Anos depois, Maria Clara continua sem conseguir esconder a revolta pelo património perdido que, garante, era muito superior à dívida. Afirma que a moradia estava avaliada em 600 mil euros e devia 200 mil. No entanto, o banco recusou-se a negociar e a família perdeu a casa.

Vendeu todo o recheio que conseguiu e alugou um pequeno apartamento. Respondeu a anúncios e há sete anos começou a fazer limpezas. Ao mesmo tempo, para ajudar o orçamento familiar e porque sempre gostou de costura, foi criando algumas peças, que passou a vender em mercados, ao fim de semana. Incentivada pelas filhas, criou uma página no Facebook para a sua “Agulha&dedal”, que vai alimentando com as novidades.

Clara faz as contas e diz que, antes da pandemia, conseguia à volta de 680 euros mensais nas limpezas e com os mercados, tinha “um rendimento razoável”. Mas a Covid fechou os mercados, as limpezas estão reduzidas a metade e consequentemente, também o que daí recebe.

Pela suspensão da atividade como artesã recebe 219 euros de apoio do Estado. E voltou a ter que “contar os trocos” para conseguir pagar os 300 euros de renda de casa e as outras despesas fixas e essenciais. Em caso de aperto, tem a ajuda das filhas. No entanto, espera que os mercados voltem a funcionar, rapidamente. E de preferência, com bom tempo.

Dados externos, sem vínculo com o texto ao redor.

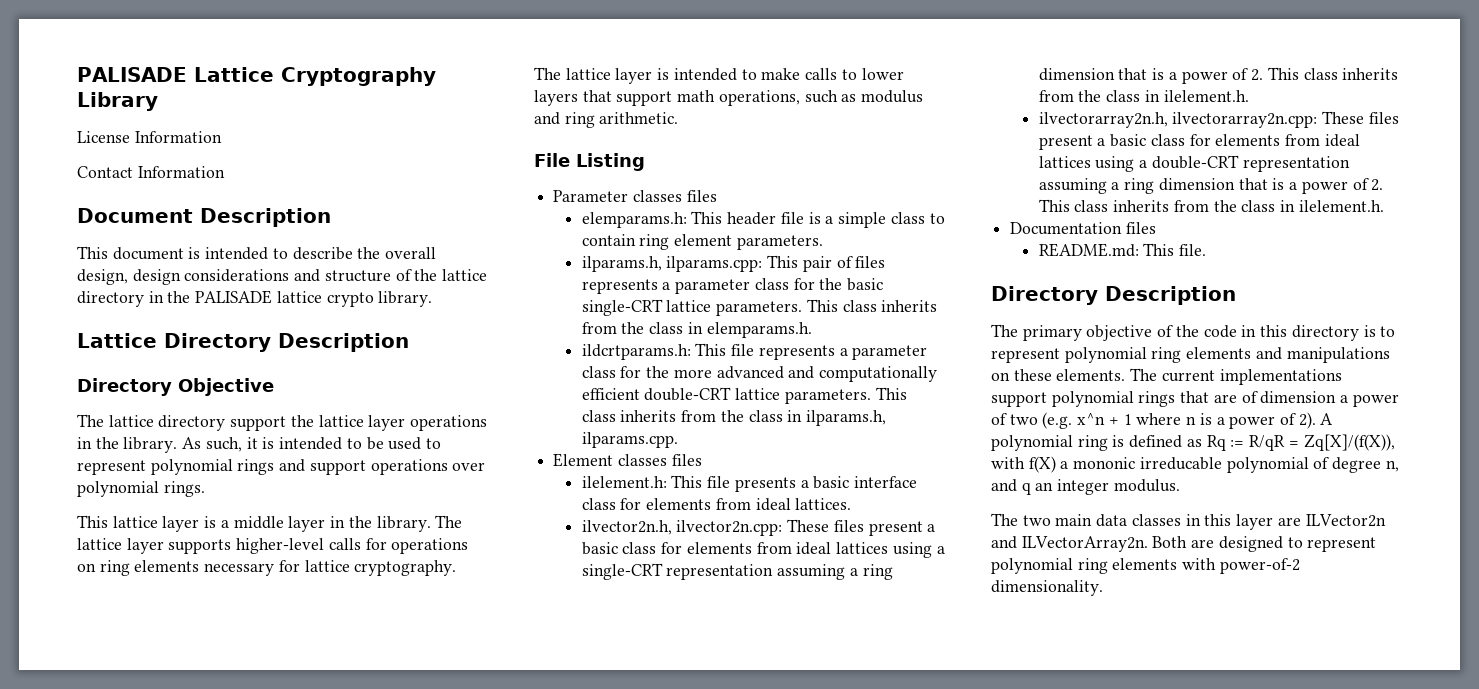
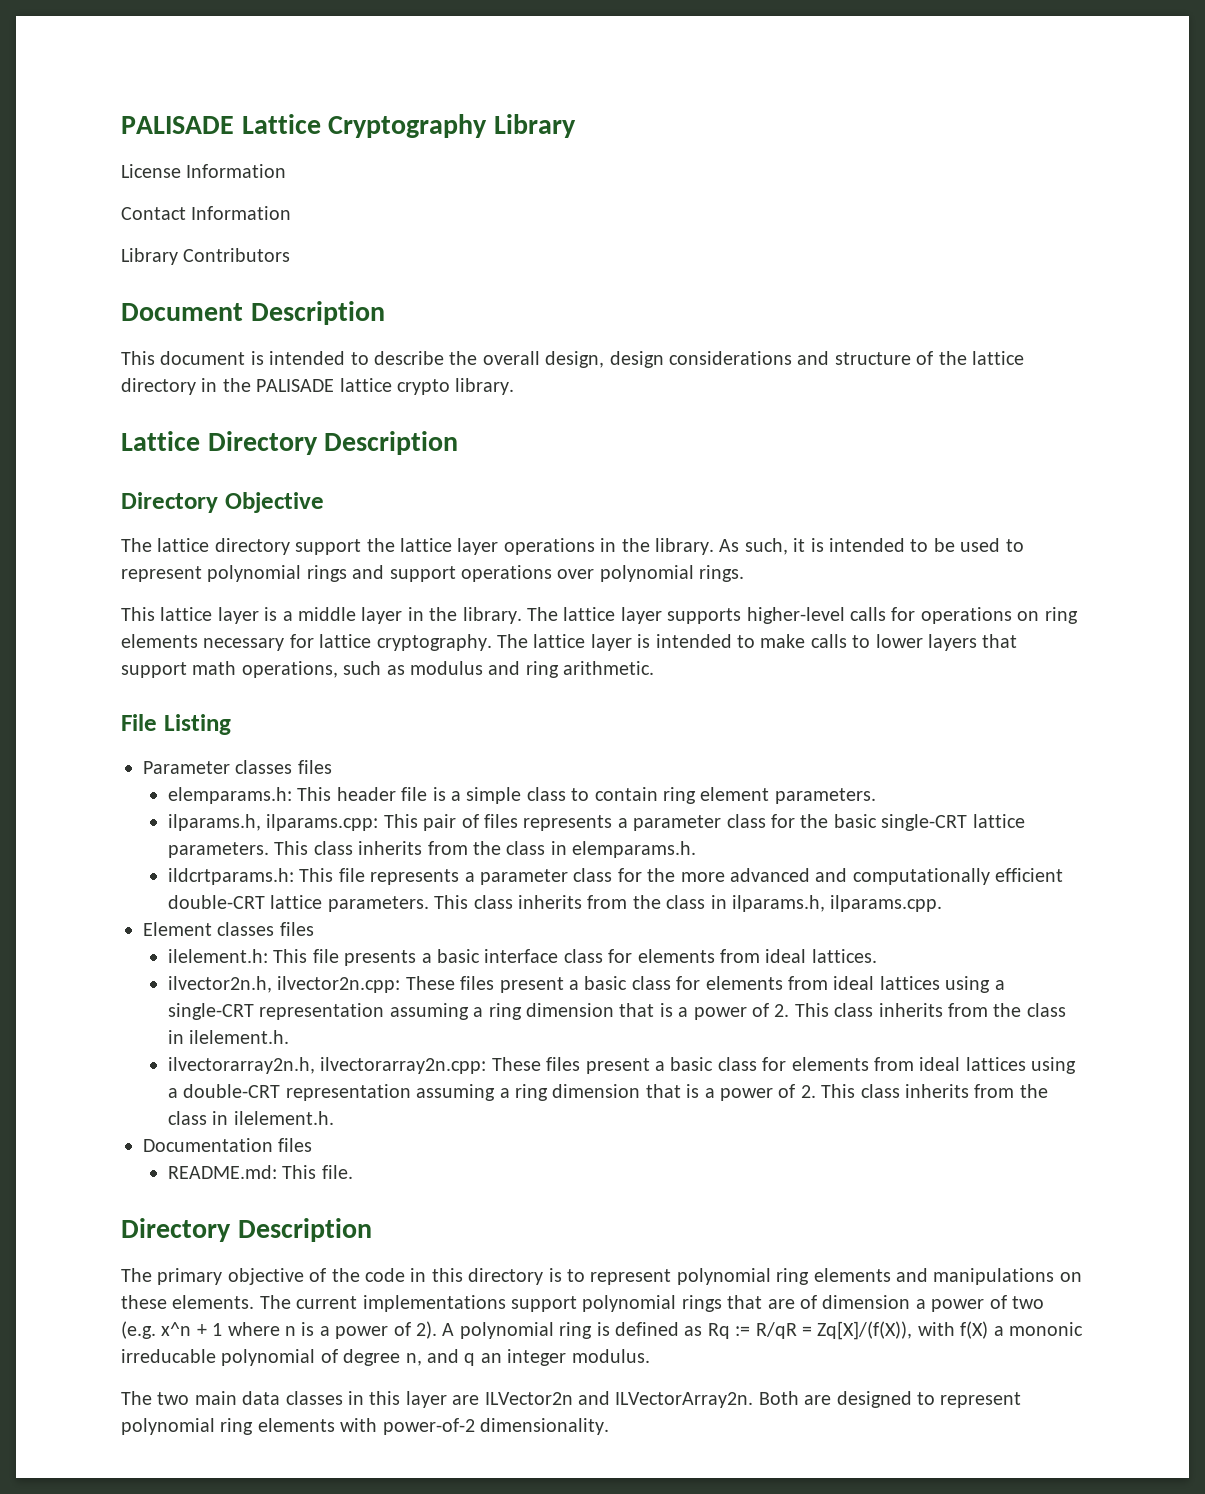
(225, 172) none -> [121,248,291,265] // Library Contributors

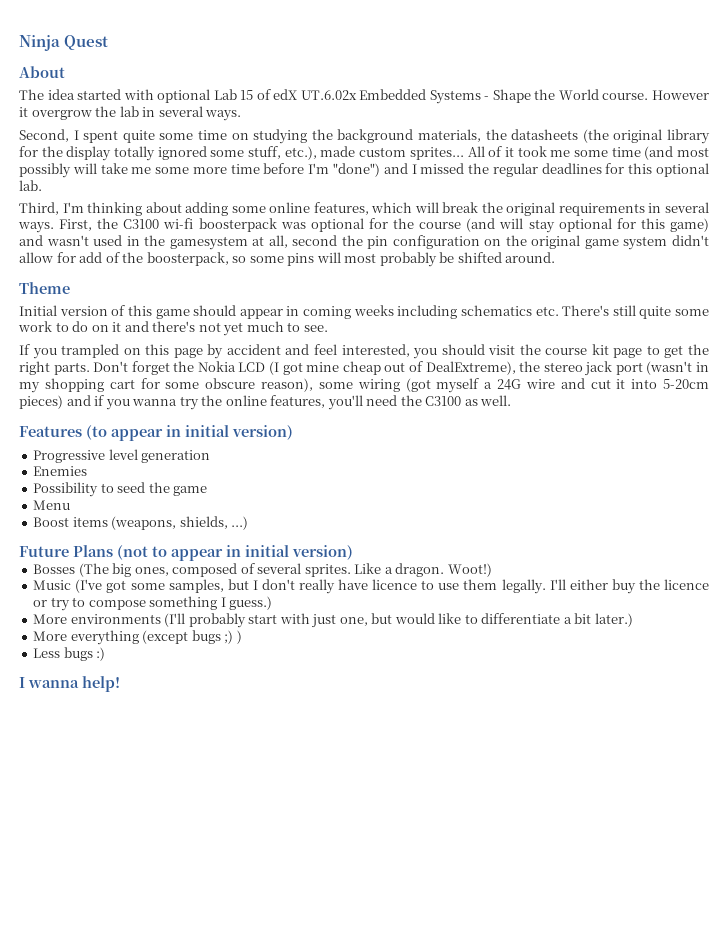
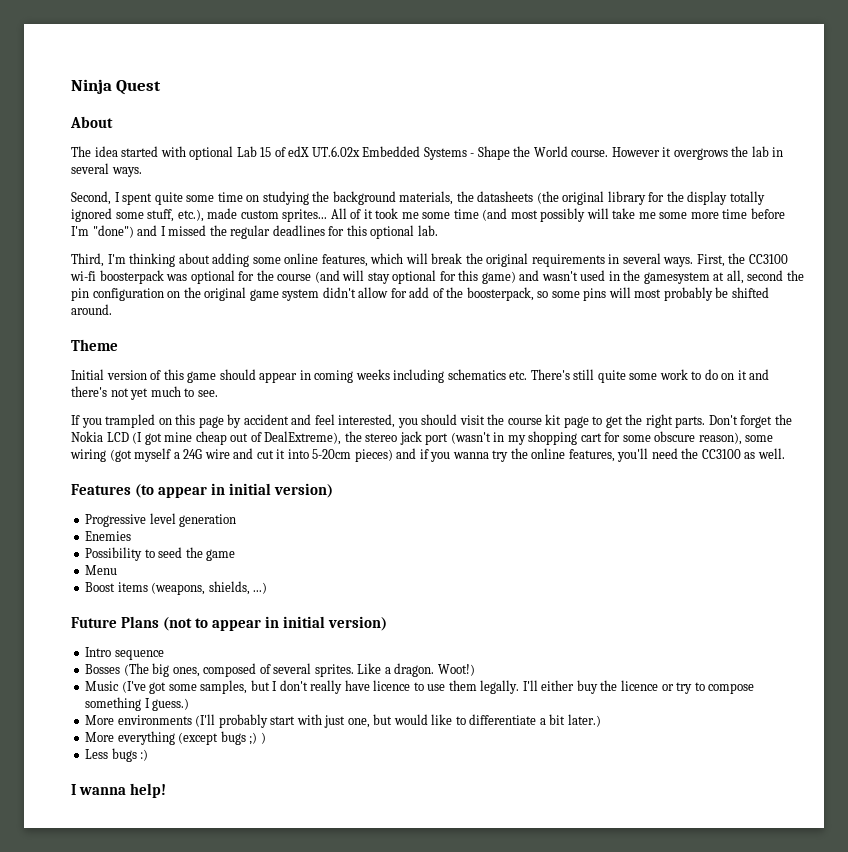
[31,110,92,120] overgrow -> [673,148,728,160] overgrows
[123,219,160,229] C3100 -> [748,254,788,264] CC3100
[425,396,462,406] C3100 -> [701,449,741,459] CC3100
(353, 552) none -> [85,647,164,660] // Intro sequence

Apesar das adversidades, Maria Clara diz que sempre foi uma guerreira e faz questão de deixar uma mensagem de esperança e de incentivo. Gosta de pensar que pode ser um bom exemplo para outras pessoas que passem por dificuldades. “Não desistam, temos que nos agarrar a qualquer coisa. Eu bati no fundo, chorei muito e tive momentos de muita revolta. Mas é preciso levantar a cabeça e ir à luta. Foi o que eu fiz”.